[Rendered chart images]
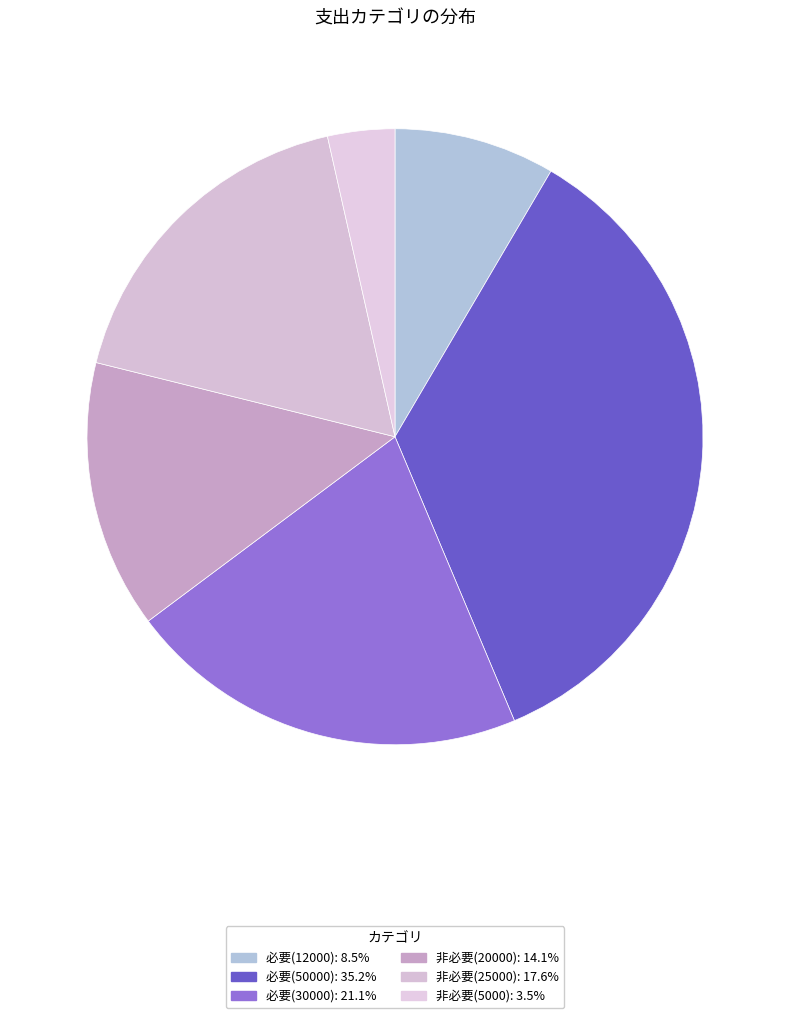

Does any single category account for the majority?

No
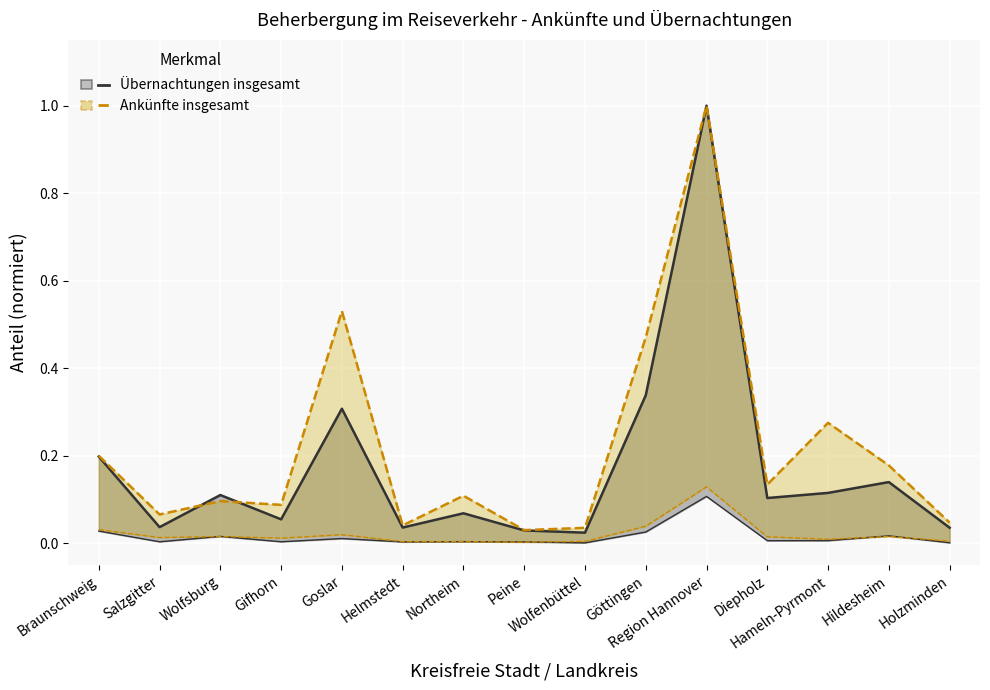

True or false: Ankünfte insgesamt and Übernachtungen insgesamt cross at least once.

True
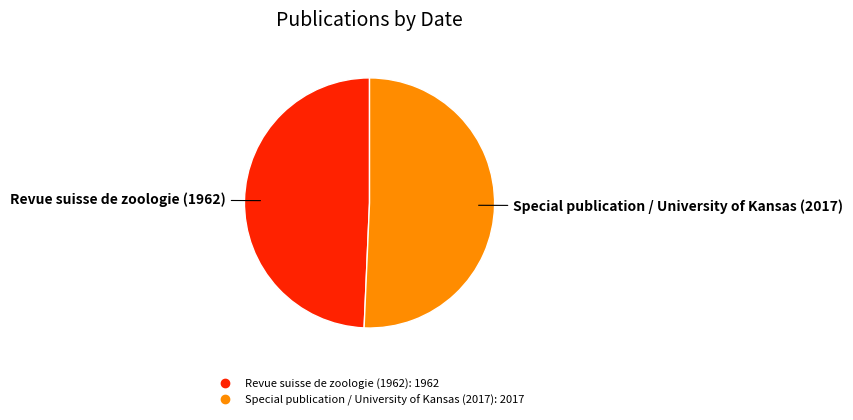

Do Revue suisse de zoologie (1962) and Special publication / University of Kansas (2017) together represent more than half of the pie?

Yes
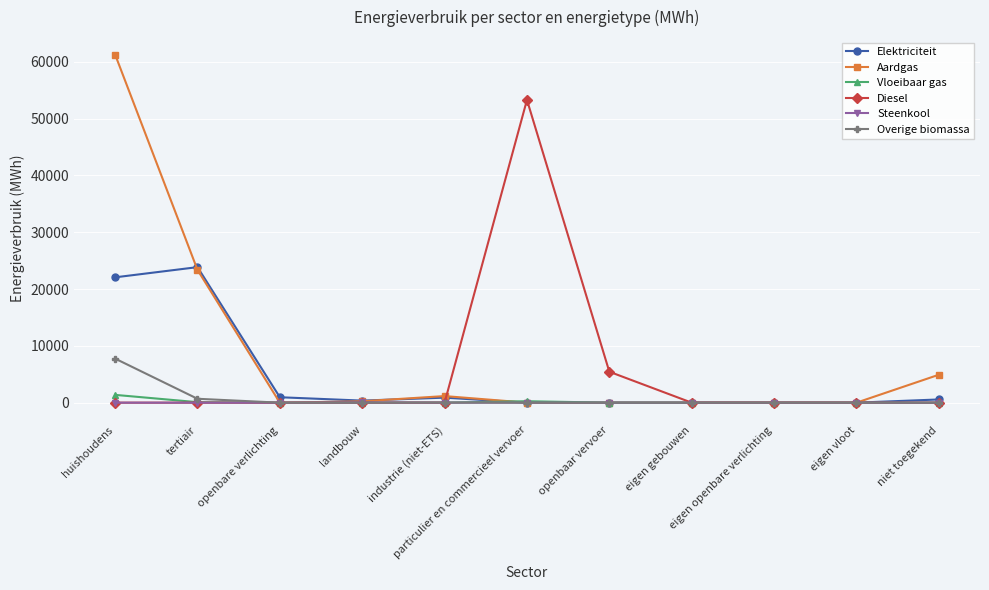

The Overige biomassa series shows 1624.9 at huishoudens. True or false?

False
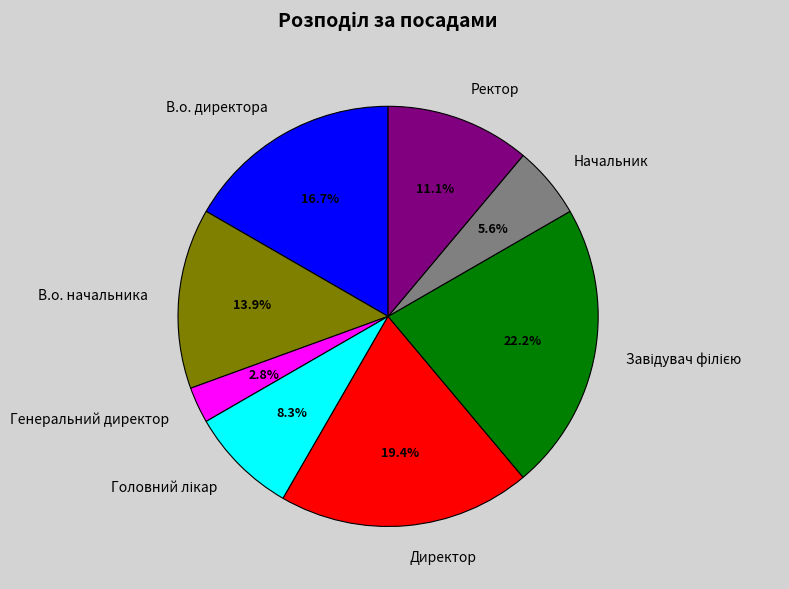

Does Директор account for over 50% of the chart?

No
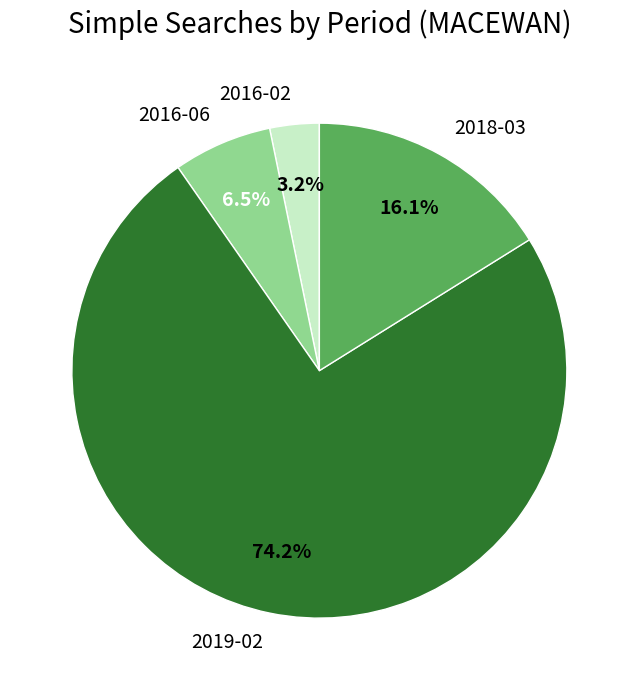

To the nearest percent, what is the combined percentage of 2016-06 and 2018-03?

23%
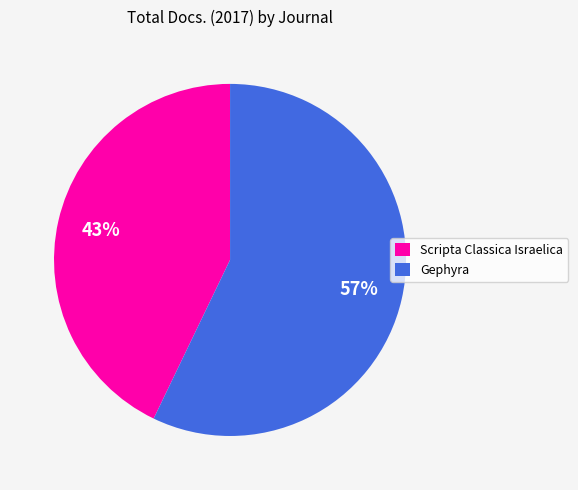

Does Scripta Classica Israelica account for over 50% of the chart?

No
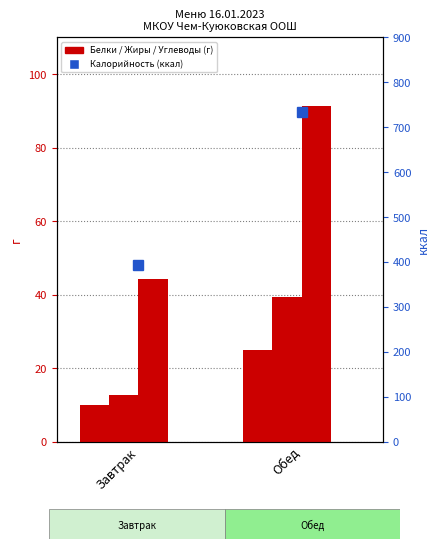

The Углеводы series shows 119.2 at Обед. True or false?

False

◆ EXERCISE DESCRIPTION
Can you format the material above as a numbered list, skipping the blank lines and leaving out the pictures?

◆ REPLY TO THE TASK
1. Does any single category account for the majority?
2. No
3. True or false: Ankünfte insgesamt and Übernachtungen insgesamt cross at least once.
4. True
5. Do Revue suisse de zoologie (1962) and Special publication / University of Kansas (2017) together represent more than half of the pie?
6. Yes
7. The Overige biomassa series shows 1624.9 at huishoudens. True or false?
8. False
9. Does Директор account for over 50% of the chart?
10. No
11. To the nearest percent, what is the combined percentage of 2016-06 and 2018-03?
12. 23%
13. Does Scripta Classica Israelica account for over 50% of the chart?
14. No
15. The Углеводы series shows 119.2 at Обед. True or false?
16. False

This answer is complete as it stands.